The Arizona Coyotes’ American Hockey League (AHL) affiliate, Tucson Roadrunners, honoured Craig Cunningham on Friday.
In a pre-game ceremony of the Roadrunners vs Iowa Wild match, the Tucson organization sent to the rafters the #14 jersey of its first captain in team history.
“The jersey retirement is a great honour but I think it’s not just for me – (it’s for) my doctors and it shines a little light on my family and for everyone who supported me through this situation,” Cunningham said in an interview before the ceremony.
Cunningham suffered a career-ending injury when he went into cardiac arrest prior to a game against the Manitoba Moose last November. The traumatic end to his professional hockey career and multiple surgeries later resulted in Cunningham having part of his lower leg amputated.

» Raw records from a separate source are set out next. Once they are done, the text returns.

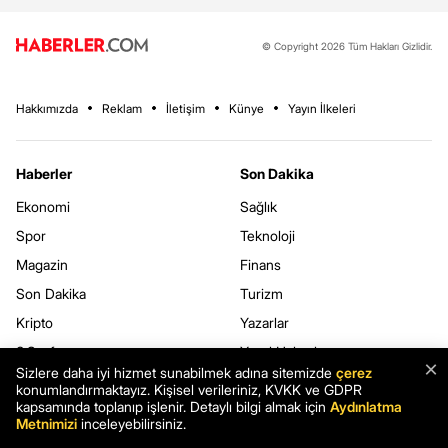
© Copyright 2026 Tüm Hakları Gizlidir.
Hakkımızda
Reklam
İletişim
Künye
Yayın İlkeleri
Haberler
Son Dakika
Ekonomi
Sağlık
Spor
Teknoloji
Magazin
Finans
Son Dakika
Turizm
Kripto
Yazarlar
3.Sayfa
Yerel Haberler
×
Sizlere daha iyi hizmet sunabilmek adına sitemizde
çerez
Dünya
konumlandırmaktayız. Kişisel verileriniz, KVKK ve GDPR
kapsamında toplanıp işlenir. Detaylı bilgi almak için
Aydınlatma
Metnimizi
inceleyebilirsiniz.
Haberler.com
Kurumsal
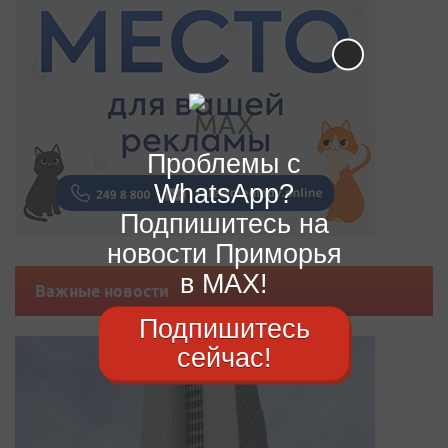
Проблемы с
WhatsApp?
Подпишитесь на
новости Приморья
в MAX!
Важные новости
Подпишитесь
сейчас!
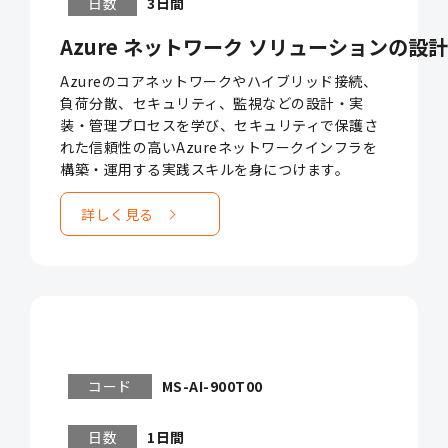
日数
3日間
Azure ネットワーク ソリューションの設計と実
Azureのコアネットワークやハイブリッド接続、
負荷分散、セキュリティ、監視などの設計・実
装・管理プロセスを学び、セキュリティで保護さ
れた信頼性の高いAzureネットワークインフラを
構築・運用する実践スキルを身につけます。
詳しく見る
コード
MS-AI-900T00
日数
1日間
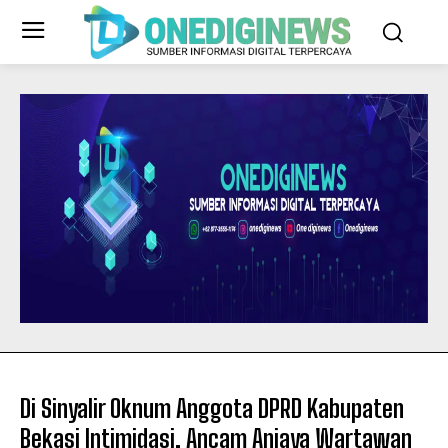
Di Sinyalir Oknum Anggota DPRD Kabupaten
Bekasi Intimidasi, Ancam Aniaya Wartawan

Yet, the Trail native has handled the adversity the same way he played hockey, with hard work, determination, and class.
“Obviously my number’s going up in my name, but there’s a ton of people who are going to be here that made it happen.”
After being drafted by the Boston Bruins in the fourth round of the 2010 NHL Draft, Cunningham played four years with the Bruins organization and AHL affiliate Providence before being claimed on waivers in 2015 by Arizona. The former Beaver Valley Nitehawk played in 13 games for the Roadrunners in 2016, formerly the Springfield Falcons, and is now a scout for the Coyotes’ organization. The transition has been dramatic and difficult, but has afforded the 27 year old a new challenge.

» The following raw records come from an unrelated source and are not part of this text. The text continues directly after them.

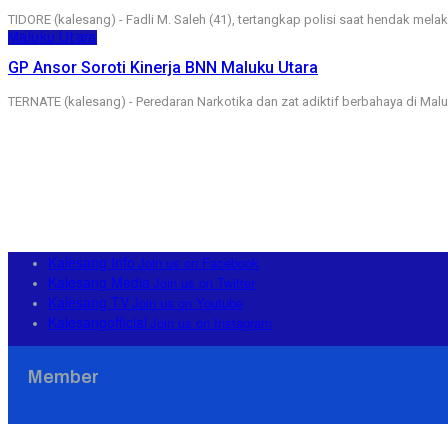
TIDORE (kalesang) - Fadli M. Saleh (41), tertangkap polisi saat hendak mel
Maluku Utara
GP Ansor Soroti Kinerja BNN Maluku Utara
TERNATE (kalesang) - Peredaran Narkotika dan zat adiktif berbahaya di Malu
Kalesang Info
Join us on Facebook
Kalesang Media
Join us on Twitter
Kalesang TV
Join us on Youtube
Kalesangofficial
Join us on Instagram
Member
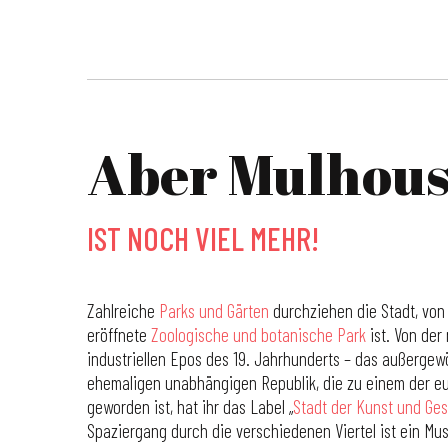
Aber Mulhouse
IST NOCH VIEL MEHR!
Zahlreiche
Parks und Gärten
durchziehen die Stadt, von
eröffnete
Zoologische und botanische Park
ist. Von der 
industriellen Epos des 19. Jahrhunderts – das außergew
ehemaligen unabhängigen Republik, die zu einem der eu
geworden ist, hat ihr das Label „
Stadt der Kunst und Ge
Spaziergang durch die verschiedenen Viertel ist ein Mus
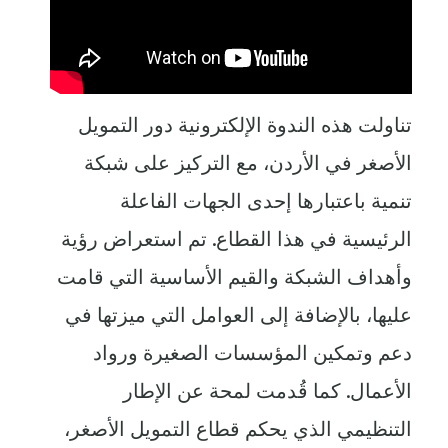
تناولت هذه الندوة الإلكترونية دور التمويل
الأصغر في الأردن، مع التركيز على شبكة
تنمية باعتبارها إحدى الجهات الفاعلة
الرئيسية في هذا القطاع. تم استعراض رؤية
وأهداف الشبكة والقيم الأساسية التي قامت
عليها، بالإضافة إلى العوامل التي ميزتها في
دعم وتمكين المؤسسات الصغيرة ورواد
الأعمال. كما قُدمت لمحة عن الإطار
التنظيمي الذي يحكم قطاع التمويل الأصغر،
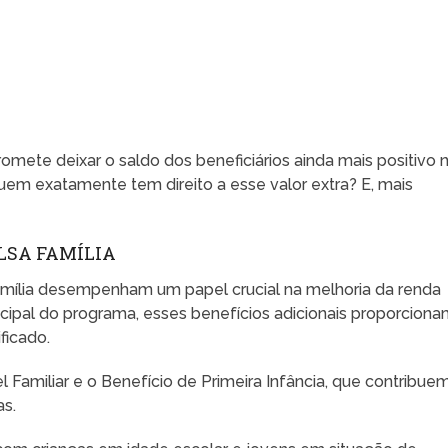
omete deixar o saldo dos beneficiários ainda mais positivo 
quem exatamente tem direito a esse valor extra? E, mais
LSA FAMÍLIA
mília desempenham um papel crucial na melhoria da renda
ncipal do programa, esses benefícios adicionais proporcion
ficado.
l Familiar e o Benefício de Primeira Infância, que contribue
as.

“Yeah I mean obviously it’s changed. You kind of have to look at the game in a different way, you know before I was out there competing against those guys and trying to get the call-up, and now I’m out there watching and saying which guys do I like, which guys do I want on my team.”

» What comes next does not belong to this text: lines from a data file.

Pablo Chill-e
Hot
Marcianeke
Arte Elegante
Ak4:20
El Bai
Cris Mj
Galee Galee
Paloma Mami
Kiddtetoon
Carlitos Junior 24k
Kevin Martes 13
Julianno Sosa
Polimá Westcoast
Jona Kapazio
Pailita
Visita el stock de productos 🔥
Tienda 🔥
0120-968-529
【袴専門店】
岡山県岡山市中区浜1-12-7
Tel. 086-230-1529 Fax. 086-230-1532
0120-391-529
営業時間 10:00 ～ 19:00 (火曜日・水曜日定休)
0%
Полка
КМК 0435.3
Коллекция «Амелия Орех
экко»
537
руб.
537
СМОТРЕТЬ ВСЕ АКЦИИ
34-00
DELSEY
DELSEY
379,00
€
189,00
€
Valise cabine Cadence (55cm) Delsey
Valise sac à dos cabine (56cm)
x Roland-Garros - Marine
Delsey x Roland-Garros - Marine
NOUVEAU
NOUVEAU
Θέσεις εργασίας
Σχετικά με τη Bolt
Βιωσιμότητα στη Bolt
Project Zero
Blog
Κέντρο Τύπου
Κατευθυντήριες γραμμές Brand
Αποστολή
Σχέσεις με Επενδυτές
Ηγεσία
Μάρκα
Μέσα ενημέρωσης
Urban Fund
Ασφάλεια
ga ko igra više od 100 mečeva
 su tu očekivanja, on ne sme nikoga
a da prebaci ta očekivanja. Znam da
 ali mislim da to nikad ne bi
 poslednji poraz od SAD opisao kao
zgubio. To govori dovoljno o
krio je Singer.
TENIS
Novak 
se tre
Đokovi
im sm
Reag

Tucson General Manager Steve Sullivan presented Cunningham with a customized plaque, which included the puck from the team’s first-ever goal which Cunningham scored on Oct. 14, 2016, a custom engraved Tissot watch, and the #14 banner, which was raised to Tucson Arena’s rafters. He dropped the puck for the ceremonial opening face-off and had all players from both teams shake his hand, including former Coyotes captain Shane Doan and current Roadrunner Nick Merkley.
“Everyone goes through different challenges and every time you think you have it bad, there’s someone else who has it worse,” added Cunningham. “I’ve actually met a lot of families who have survived cardiac arrest, and also met a lot of families whose kids didn’t survive, and that really brings it into perspective of how lucky I am to be here.”
Cunningham played in 63 NHL games with the Bruins and Coyotes scoring three goals and eight points. In 319 AHL games the 27-year-old forward scored 101 goals and 203 points with the Bruins, Falcons, and Roadrunners.